═══ Given records ═══

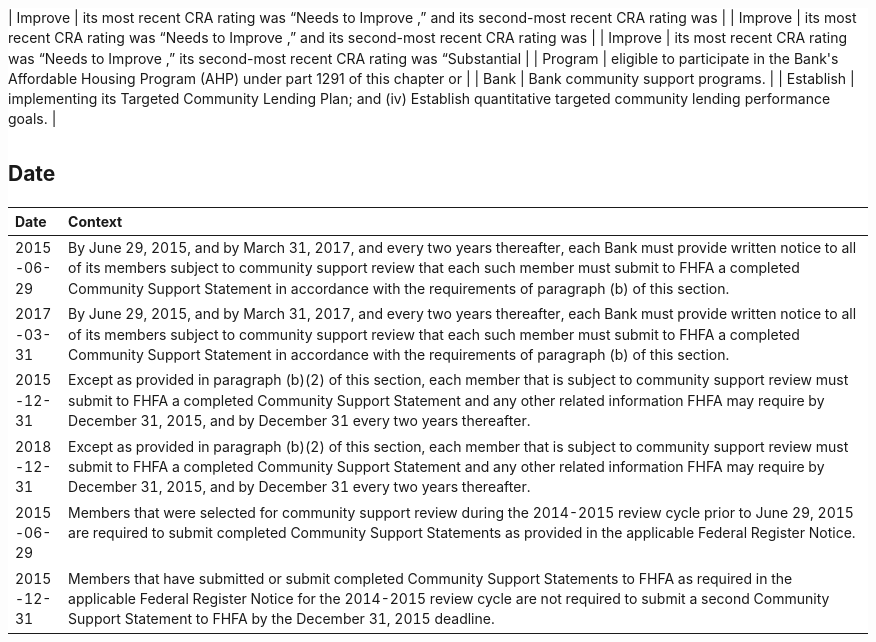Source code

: | Improve     | its most recent CRA rating was &#8220;Needs to Improve ,&#8221; and its second-most recent CRA rating was                                 |
| Improve     | its most recent CRA rating was &#8220;Needs to Improve ,&#8221; and its second-most recent CRA rating was                                 |
| Improve     | its most recent CRA rating was &#8220;Needs to Improve ,&#8221; its second-most recent CRA rating was &#8220;Substantial                  |
| Program     | eligible to participate in the Bank's Affordable Housing Program (AHP) under part 1291 of this chapter or                                 |
| Bank        | Bank  community support programs.                                                                                                         |
| Establish   | implementing its Targeted Community Lending Plan; and (iv) Establish  quantitative targeted community lending performance goals.          |


## Date

| Date       | Context                                                                                                                                                                                                                                                                                                                                                                                                                                                                                                                                                                         |
|:-----------|:--------------------------------------------------------------------------------------------------------------------------------------------------------------------------------------------------------------------------------------------------------------------------------------------------------------------------------------------------------------------------------------------------------------------------------------------------------------------------------------------------------------------------------------------------------------------------------|
| 2015-06-29 | By June 29, 2015, and by March 31, 2017, and every two years thereafter, each Bank must provide written notice to all of its members subject to community support review that each such member must submit to FHFA a completed Community Support Statement in accordance with the requirements of paragraph (b) of this section.                                                                                                                                                                                                                                                |
| 2017-03-31 | By June 29, 2015, and by March 31, 2017, and every two years thereafter, each Bank must provide written notice to all of its members subject to community support review that each such member must submit to FHFA a completed Community Support Statement in accordance with the requirements of paragraph (b) of this section.                                                                                                                                                                                                                                                |
| 2015-12-31 | Except as provided in paragraph (b)(2) of this section, each member that is subject to community support review must submit to FHFA a completed Community Support Statement and any other related information FHFA may require by December 31, 2015, and by December 31 every two years thereafter.                                                                                                                                                                                                                                                                             |
| 2018-12-31 | Except as provided in paragraph (b)(2) of this section, each member that is subject to community support review must submit to FHFA a completed Community Support Statement and any other related information FHFA may require by December 31, 2015, and by December 31 every two years thereafter.                                                                                                                                                                                                                                                                             |
| 2015-06-29 | Members that were selected for community support review during the 2014-2015 review cycle prior to June 29, 2015 are required to submit completed Community Support Statements as provided in the applicable Federal Register Notice.                                                                                                                                                                                                                                                                                                                                           |
| 2015-12-31 | Members that have submitted or submit completed Community Support Statements to FHFA as required in the applicable Federal Register Notice for the 2014-2015 review cycle are not required to submit a second Community Support Statement to FHFA by the December 31, 2015 deadline.                                                                                                                                                                                                                                                                                            |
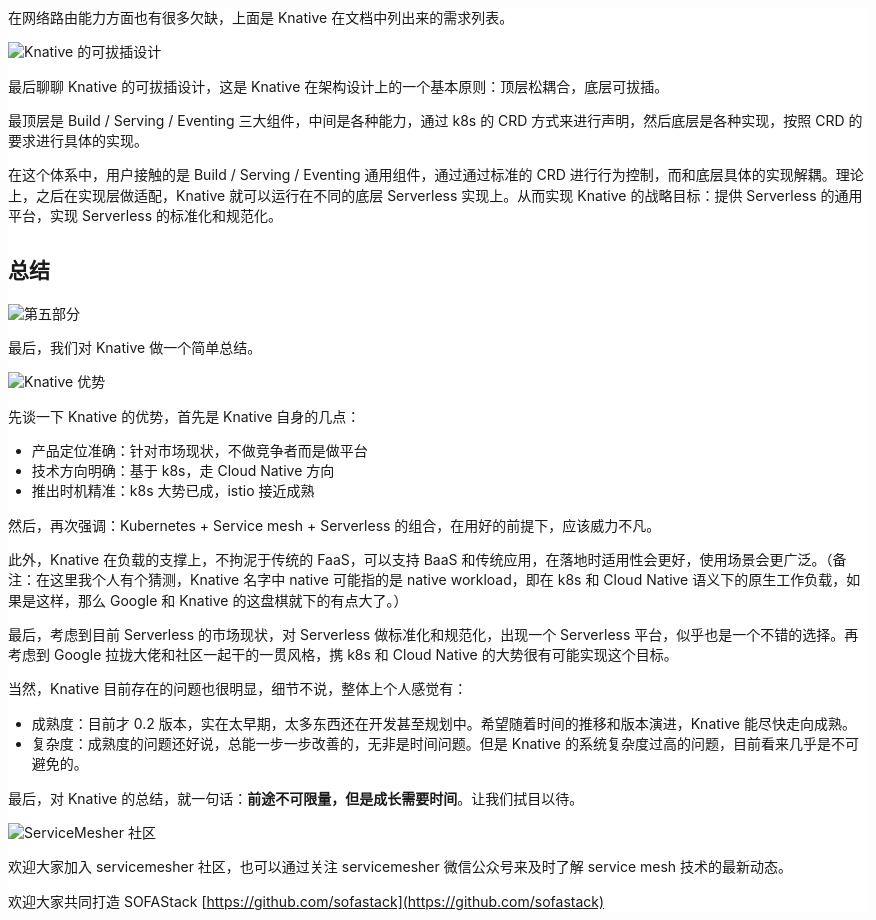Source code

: 在网络路由能力方面也有很多欠缺，上面是 Knative 在文档中列出来的需求列表。

![Knative 的可拔插设计](https://cdn.nlark.com/yuque/0/2019/png/226702/1551861364758-3ae8a9e7-7fb2-4773-949a-3a3fb5069357.png)

最后聊聊 Knative 的可拔插设计，这是 Knative 在架构设计上的一个基本原则：顶层松耦合，底层可拔插。

最顶层是 Build / Serving / Eventing 三大组件，中间是各种能力，通过 k8s 的 CRD 方式来进行声明，然后底层是各种实现，按照 CRD 的要求进行具体的实现。

在这个体系中，用户接触的是 Build / Serving / Eventing 通用组件，通过通过标准的 CRD 进行行为控制，而和底层具体的实现解耦。理论上，之后在实现层做适配，Knative 就可以运行在不同的底层 Serverless 实现上。从而实现 Knative 的战略目标：提供 Serverless 的通用平台，实现 Serverless 的标准化和规范化。

## 总结

![第五部分](https://cdn.nlark.com/yuque/0/2019/png/226702/1551861371042-7b1cfe8b-1f44-4e9d-b9ca-b7546a7b025c.png)

最后，我们对 Knative 做一个简单总结。

![Knative 优势](https://cdn.nlark.com/yuque/0/2019/png/226702/1551861378329-754e973e-e98c-4a69-9e55-d560a1ea7843.png)

先谈一下 Knative 的优势，首先是 Knative 自身的几点：

* 产品定位准确：针对市场现状，不做竞争者而是做平台
* 技术方向明确：基于 k8s，走 Cloud Native 方向
* 推出时机精准：k8s 大势已成，istio 接近成熟

然后，再次强调：Kubernetes + Service mesh + Serverless 的组合，在用好的前提下，应该威力不凡。

此外，Knative 在负载的支撑上，不拘泥于传统的 FaaS，可以支持 BaaS 和传统应用，在落地时适用性会更好，使用场景会更广泛。（备注：在这里我个人有个猜测，Knative 名字中 native 可能指的是 native workload，即在 k8s 和 Cloud Native 语义下的原生工作负载，如果是这样，那么 Google 和 Knative 的这盘棋就下的有点大了。）

最后，考虑到目前 Serverless 的市场现状，对 Serverless 做标准化和规范化，出现一个 Serverless 平台，似乎也是一个不错的选择。再考虑到 Google 拉拢大佬和社区一起干的一贯风格，携 k8s 和 Cloud Native 的大势很有可能实现这个目标。

当然，Knative 目前存在的问题也很明显，细节不说，整体上个人感觉有：

* 成熟度：目前才 0.2 版本，实在太早期，太多东西还在开发甚至规划中。希望随着时间的推移和版本演进，Knative 能尽快走向成熟。
* 复杂度：成熟度的问题还好说，总能一步一步改善的，无非是时间问题。但是 Knative 的系统复杂度过高的问题，目前看来几乎是不可避免的。

最后，对 Knative 的总结，就一句话：__前途不可限量，但是成长需要时间__。让我们拭目以待。

![ServiceMesher 社区](https://cdn.nlark.com/yuque/0/2019/png/226702/1551861385309-6eb9ed6e-3f4e-4931-95ac-d9e1c22923db.png)


欢迎大家加入 servicemesher 社区，也可以通过关注 servicemesher 微信公众号来及时了解 service mesh 技术的最新动态。

欢迎大家共同打造 SOFAStack [https://github.com/sofastack](https://github.com/sofastack)


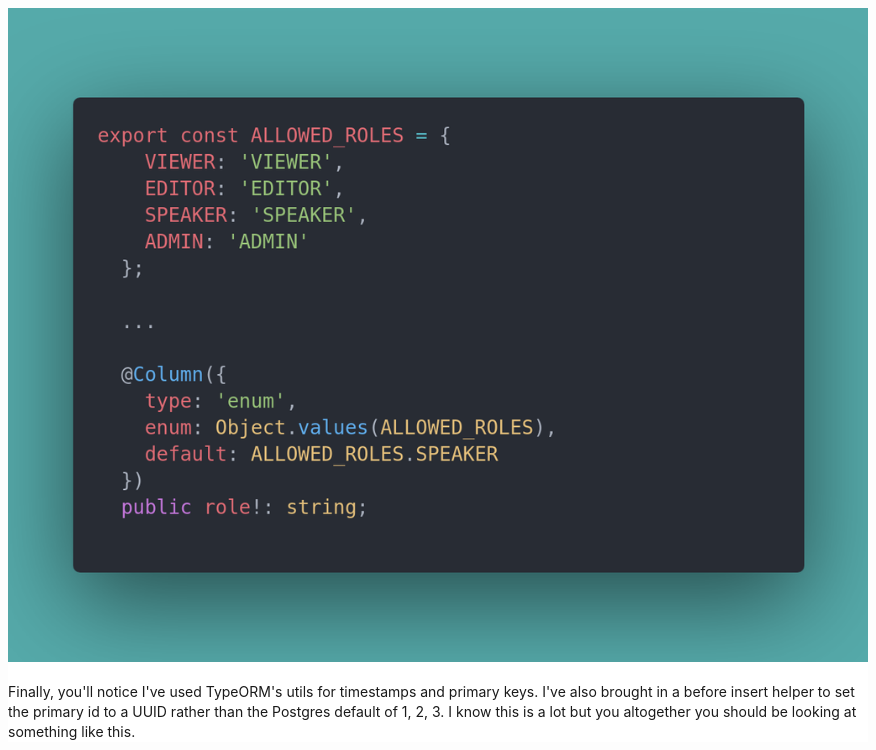 ![Up%20and%20Running%20-%20NextJS%20TypeORM%2046ab4cfd909841bfa0e8e73c40a3c135/EnumField.png](Up%20and%20Running%20-%20NextJS%20TypeORM%2046ab4cfd909841bfa0e8e73c40a3c135/EnumField.png)

Finally, you'll notice I've used TypeORM's utils for timestamps and primary keys. I've also brought in a before insert helper to set the primary id to a UUID rather than the Postgres default of 1, 2, 3.  I know this is a lot but you altogether you should be looking at something like this.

═══

● Request
Check every line of the records above for the string "Improve". Copy those that hold it.

● Response
: | Improve     | its most recent CRA rating was &#8220;Needs to Improve ,&#8221; and its second-most recent CRA rating was                                 |
| Improve     | its most recent CRA rating was &#8220;Needs to Improve ,&#8221; and its second-most recent CRA rating was                                 |
| Improve     | its most recent CRA rating was &#8220;Needs to Improve ,&#8221; its second-most recent CRA rating was &#8220;Substantial                  |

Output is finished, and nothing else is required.